There are some bare minimum mobile policies, however, that provide the foundations for BYOD ownership scenario, a common approach to enabling mobile users. The following factors cover some essential areas for a BYOD mobile policy, but organizations will likely need additional specific policies for their unique practices and needs.
Before organizations implement any BYOD mobile policy, they should be aware of any regulations that apply. It is IT's responsibility to ensure that the mobile policies of an organization adhere to any such regulations. Organizations that are subject to data retention regulations such as the Sarbanes-Oxley Act or HIPAA's regulation of medical records, for example, must ensure business information does not reside locally on mobile devices that might be lost or wiped. Every sector of business is subject to numerous regulations, so IT pros should be familiar with laws that will determine the success of an organization's policies.
Security for BYOD mobile policy
At the very least, organizations must enforce encryption on BYOD mobile devices -- although almost every mobile device comes with encryption. If all devices are company-owned, then the ability to remotely lock and wipe them is great for security, but this isn't always possible or prudent for a BYOD mobile policy. With user-owned devices, it's important to prevent mobile administrators from inadvertently wiping these devices. Instead, IT should ensure that business data and personal information are segregated.
IT should also consider the additional attack surfaces that mobile devices present. Mobile admins should investigate the practicality of controlling network traffic, disabling third-party app stores and restricting access to undesirable sites. IT should also factor data egress points such as SD cards into the BYOD mobile policy.
Mobile user privacy
User privacy is an area of constant discussion for enterprise IT, and rightfully so.
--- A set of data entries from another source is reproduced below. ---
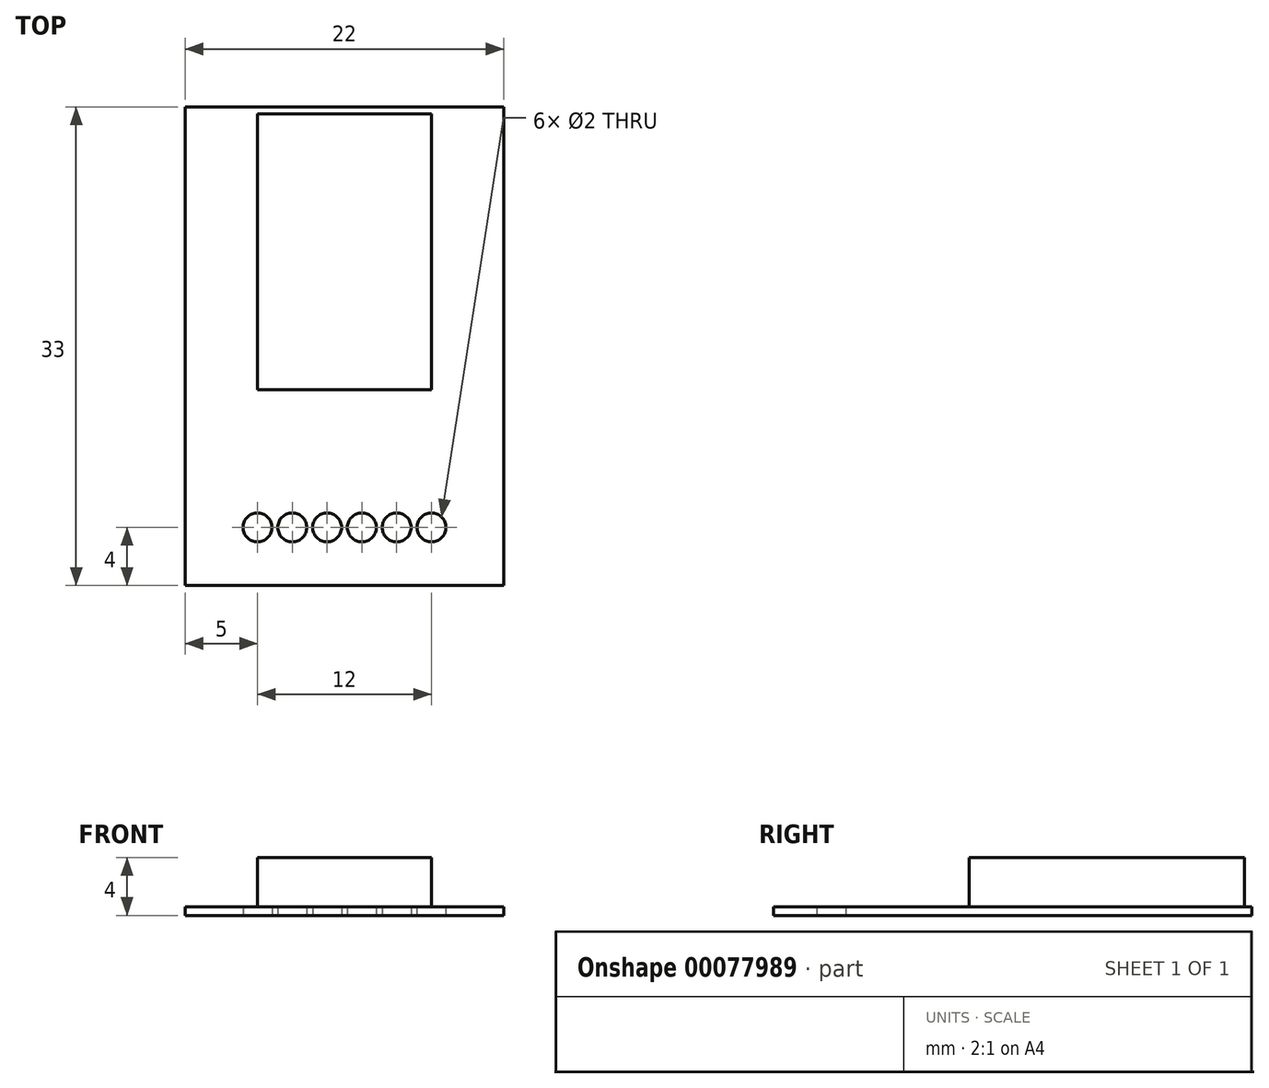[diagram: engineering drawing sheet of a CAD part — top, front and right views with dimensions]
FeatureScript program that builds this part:
annotation { "Feature Type Name" : "Feature", "Feature Type Description" : "" }
export const myFeature = defineFeature(function(context is Context, id is Id, definition is map)
    precondition{}
    {
        {
            var Q0;
            Q0=qCreatedBy(makeId("Top.planeOp"),FACE);
            var sketch = newSketch(context, id + "F0", { "sketchPlane" : qUnion([Q0])});
            skLineSegment(sketch, "E0", {"start": v(0, 0) * mm, "end": v(11, 0) * mm});
            skLineSegment(sketch, "E1", {"start": v(11, 0) * mm, "end": v(11, 33) * mm});
            skLineSegment(sketch, "E2", {"start": v(11, 33) * mm, "end": v(0, 33) * mm});
            skLineSegment(sketch, "E3", {"start": v(0, 3) * mm, "end": v(11, 3) * mm, "construction": true});
            skLineSegment(sketch, "E4", {"start": v(1, 5) * mm, "end": v(11, 5) * mm, "construction": true});
            skLineSegment(sketch, "E5", {"start": v(7, 5) * mm, "end": v(7, 3) * mm, "construction": true});
            skLineSegment(sketch, "E6.MirrorCS", {"start": v(-7, 5) * mm, "end": v(-7, 3) * mm, "construction": true});
            skLineSegment(sketch, "E7.MirrorCS", {"start": v(0, 3) * mm, "end": v(-11, 3) * mm, "construction": true});
            skLineSegment(sketch, "E8.MirrorCS", {"start": v(-1, 5) * mm, "end": v(-11, 5) * mm, "construction": true});
            skLineSegment(sketch, "E9.MirrorCS", {"start": v(0, 0) * mm, "end": v(-11, 0) * mm});
            skLineSegment(sketch, "E10.MirrorCS", {"start": v(-11, 0) * mm, "end": v(-11, 33) * mm});
            skLineSegment(sketch, "E11.MirrorCS", {"start": v(-11, 33) * mm, "end": v(0, 33) * mm});
            skCircle(sketch, "E12", {"center": v(6, 4) * mm, "radius": 1 * mm});
            skCircle(sketch, "E13.1.0.0", {"center": v(3.6, 4) * mm, "radius": 1 * mm});
            skCircle(sketch, "E13.2.0.0", {"center": v(1.2, 4) * mm, "radius": 1 * mm});
            skCircle(sketch, "E13.3.0.0", {"center": v(-1.2, 4) * mm, "radius": 1 * mm});
            skCircle(sketch, "E13.4.0.0", {"center": v(-3.6, 4) * mm, "radius": 1 * mm});
            skCircle(sketch, "E13.5.0.0", {"center": v(-6, 4) * mm, "radius": 1 * mm});
            skLineSegment(sketch, "E13.direction1", {"start": v(6, 4) * mm, "end": v(3.6, 4) * mm, "construction": true});
            skLineSegment(sketch, "E14.rect.bottom", {"start": v(-5.01, 3) * mm, "end": v(-6.99, 3) * mm, "construction": true});
            skLineSegment(sketch, "E14.rect.top", {"start": v(-5.01, 5) * mm, "end": v(-6.99, 5) * mm, "construction": true});
            skLineSegment(sketch, "E14.rect.left", {"start": v(-5.01, 3) * mm, "end": v(-5.01, 5) * mm, "construction": true});
            skLineSegment(sketch, "E14.rect.right", {"start": v(-6.99, 3) * mm, "end": v(-6.99, 5) * mm, "construction": true});
            skSolve(sketch);
        }
        {
            var Q0;
            Q0=qSketchRegion(id+"F0",true);
            extrude(context, id + "F1", {"entities" : qUnion([Q0]), "depth" : 0.6 * mm});
        }
        {
            var Q0;
            Q0=makeQuery(id+"F1.opExtrude","CAP_FACE",FACE,{"disambiguationData":[OSD([sQuery(id+"F0.wireOp",EDGE,"E0"),sQuery(id+"F0.wireOp",EDGE,"E1"),sQuery(id+"F0.wireOp",EDGE,"E2"),sQuery(id+"F0.wireOp",EDGE,"E9.MirrorCS"),sQuery(id+"F0.wireOp",EDGE,"E10.MirrorCS"),sQuery(id+"F0.wireOp",EDGE,"E11.MirrorCS"),sQuery(id+"F0.wireOp",EDGE,"E12"),sQuery(id+"F0.wireOp",EDGE,"E13.1.0.0"),sQuery(id+"F0.wireOp",EDGE,"E13.2.0.0"),sQuery(id+"F0.wireOp",EDGE,"E13.3.0.0"),sQuery(id+"F0.wireOp",EDGE,"E13.4.0.0"),sQuery(id+"F0.wireOp",EDGE,"E13.5.0.0")])],"isStart":false});
            var sketch = newSketch(context, id + "F2", { "sketchPlane" : qUnion([Q0])});
            skLineSegment(sketch, "E15", {"start": v(-6, 4) * mm, "end": v(-6, 32.5) * mm, "construction": true});
            skLineSegment(sketch, "E16", {"start": v(6, 4) * mm, "end": v(6, 32.5) * mm, "construction": true});
            skLineSegment(sketch, "E17", {"start": v(6, 13.5) * mm, "end": v(-6, 13.5) * mm});
            skLineSegment(sketch, "E18", {"start": v(-6, 13.5) * mm, "end": v(-6, 32.5) * mm});
            skLineSegment(sketch, "E19", {"start": v(6, 32.5) * mm, "end": v(6, 13.5) * mm});
            skLineSegment(sketch, "E20", {"start": v(-6, 32.5) * mm, "end": v(6, 32.5) * mm});
            skSolve(sketch);
        }
        {
            var Q0;
            Q0=qSketchRegion(id+"F2",true);
            extrude(context, id + "F3", {"entities" : qUnion([Q0]), "operationType" : NewBodyOperationType.ADD, "depth" : 3.4 * mm});
        }
    });
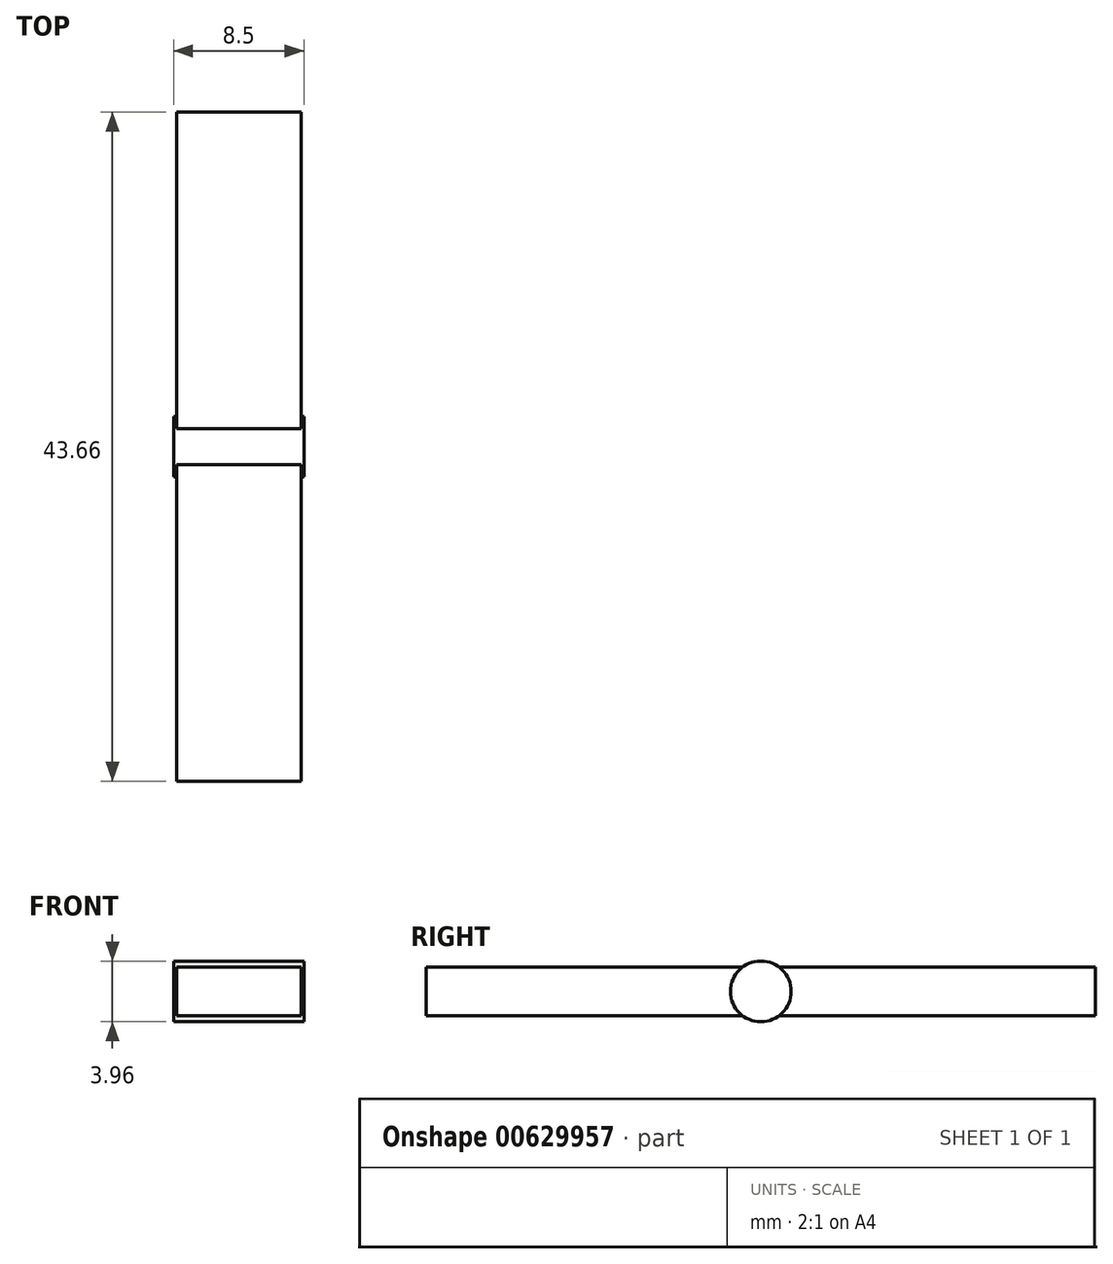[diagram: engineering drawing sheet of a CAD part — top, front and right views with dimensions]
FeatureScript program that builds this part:
annotation { "Feature Type Name" : "Feature", "Feature Type Description" : "" }
export const myFeature = defineFeature(function(context is Context, id is Id, definition is map)
    precondition{}
    {
        {
            assignVariable(context, id + "F0", {"name" : "SlatLength", "anyValue" : 8.12});
        }
        {
            var Q0;
            Q0=qCreatedBy(makeId("Right.planeOp"),FACE);
            var sketch = newSketch(context, id + "F1", { "sketchPlane" : qUnion([Q0])});
            skLineSegment(sketch, "E0.bottom", {"start": v(21.83, 1.59) * mm, "end": v(-21.83, 1.59) * mm});
            skLineSegment(sketch, "E0.top", {"start": v(21.83, -1.59) * mm, "end": v(-21.83, -1.59) * mm});
            skLineSegment(sketch, "E0.left", {"start": v(21.83, 1.59) * mm, "end": v(21.83, -1.59) * mm});
            skLineSegment(sketch, "E0.right", {"start": v(-21.83, 1.59) * mm, "end": v(-21.83, -1.59) * mm});
            skPoint(sketch, "E0.middle", {"position": v(0, 0) * mm});
            skSolve(sketch);
        }
        {
            var Q0;
            Q0 = qSketchRegion(id + "F1", true);
            extrude(context, id + "F2", {"entities" : qUnion([Q0]), "endBound" : BoundingType.SYMMETRIC, "depth" : (getVariable(context, 'SlatLength')) * mm, "offsetDistance" : 25.4 * mm});
        }
        {
            var Q0;
            Q0=qCreatedBy(makeId("Right.planeOp"),FACE);
            var sketch = newSketch(context, id + "F3", { "sketchPlane" : qUnion([Q0])});
            skCircle(sketch, "E1", {"center": v(0, 0) * mm, "radius": 1.98 * mm});
            skSolve(sketch);
        }
        {
            var Q0;
            Q0 = qSketchRegion(id + "F3", true);
            extrude(context, id + "F4", {"entities" : qUnion([Q0]), "operationType" : NewBodyOperationType.ADD, "endBound" : BoundingType.SYMMETRIC, "depth" : (getVariable(context, 'SlatLength') + .375) * mm, "offsetDistance" : 25.4 * mm});
        }
    });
IT's approach should vary depending on company culture and the nature of information users can access and store on their mobile devices. Many organizations use data containers so they can audit business information while maintaining user privacy. This BYOD mobile policy ensures that organizations cannot see apps that might relate to health, personal communications or other aspects of the users' private lives.
BYOD application management
Finally, mobile admins must establish a BYOD mobile policy regarding the organization's ability to remove business applications and associated data, even if they do not retain the right to run a remote wipe on the device. IT could also deploy business instances of work applications to devices if the user also wants a personal copy of the same mobile app.
On Apple iOS devices, IT should check if it is possible to convert unmanaged applications into managed apps if the user has already deployed them. Mobile application management tool features such as "managed open-in" can prevent data from inadvertently opening in personal apps.
Communicate the BYOD mobile policy
Whatever mobile policies IT pros establish, they must communicate it to the employees ahead of rollout. Most issues arise when users don't fully understand the power IT departments have over their devices. If users know in advance that IT might wipe their phone, they might be less likely to seek compensation for any destroyed personal information or may choose not to store it locally. If everybody understands their roles and responsibilities in advance, it's less likely that friction could occur. User feedback in early stages can help admins ensure that a BYOD mobile policy doesn't sacrifice productivity in the workforce.